====== Record set ======

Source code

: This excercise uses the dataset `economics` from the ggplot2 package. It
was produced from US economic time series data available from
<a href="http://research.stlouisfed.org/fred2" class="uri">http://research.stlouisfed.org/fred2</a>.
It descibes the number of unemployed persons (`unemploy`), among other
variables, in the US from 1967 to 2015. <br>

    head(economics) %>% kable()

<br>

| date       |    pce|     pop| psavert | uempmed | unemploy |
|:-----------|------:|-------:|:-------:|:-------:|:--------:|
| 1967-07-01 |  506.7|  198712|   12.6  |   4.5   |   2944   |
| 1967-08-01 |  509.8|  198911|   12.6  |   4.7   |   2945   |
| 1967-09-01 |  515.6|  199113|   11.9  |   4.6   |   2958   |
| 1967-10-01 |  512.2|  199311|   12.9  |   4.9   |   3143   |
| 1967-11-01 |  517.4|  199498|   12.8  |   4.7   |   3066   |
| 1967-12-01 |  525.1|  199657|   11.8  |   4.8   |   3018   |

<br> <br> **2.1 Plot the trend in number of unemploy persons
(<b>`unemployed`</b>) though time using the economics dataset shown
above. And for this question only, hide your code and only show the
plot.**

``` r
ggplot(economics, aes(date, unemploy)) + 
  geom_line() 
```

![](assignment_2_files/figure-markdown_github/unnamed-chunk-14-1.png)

======

● **Exercise**:
Within the entries, find all lines that contain "dataset" and copy each one.

● **Reply to the exercise**:
: This excercise uses the dataset `economics` from the ggplot2 package. It
(<b>`unemployed`</b>) though time using the economics dataset shown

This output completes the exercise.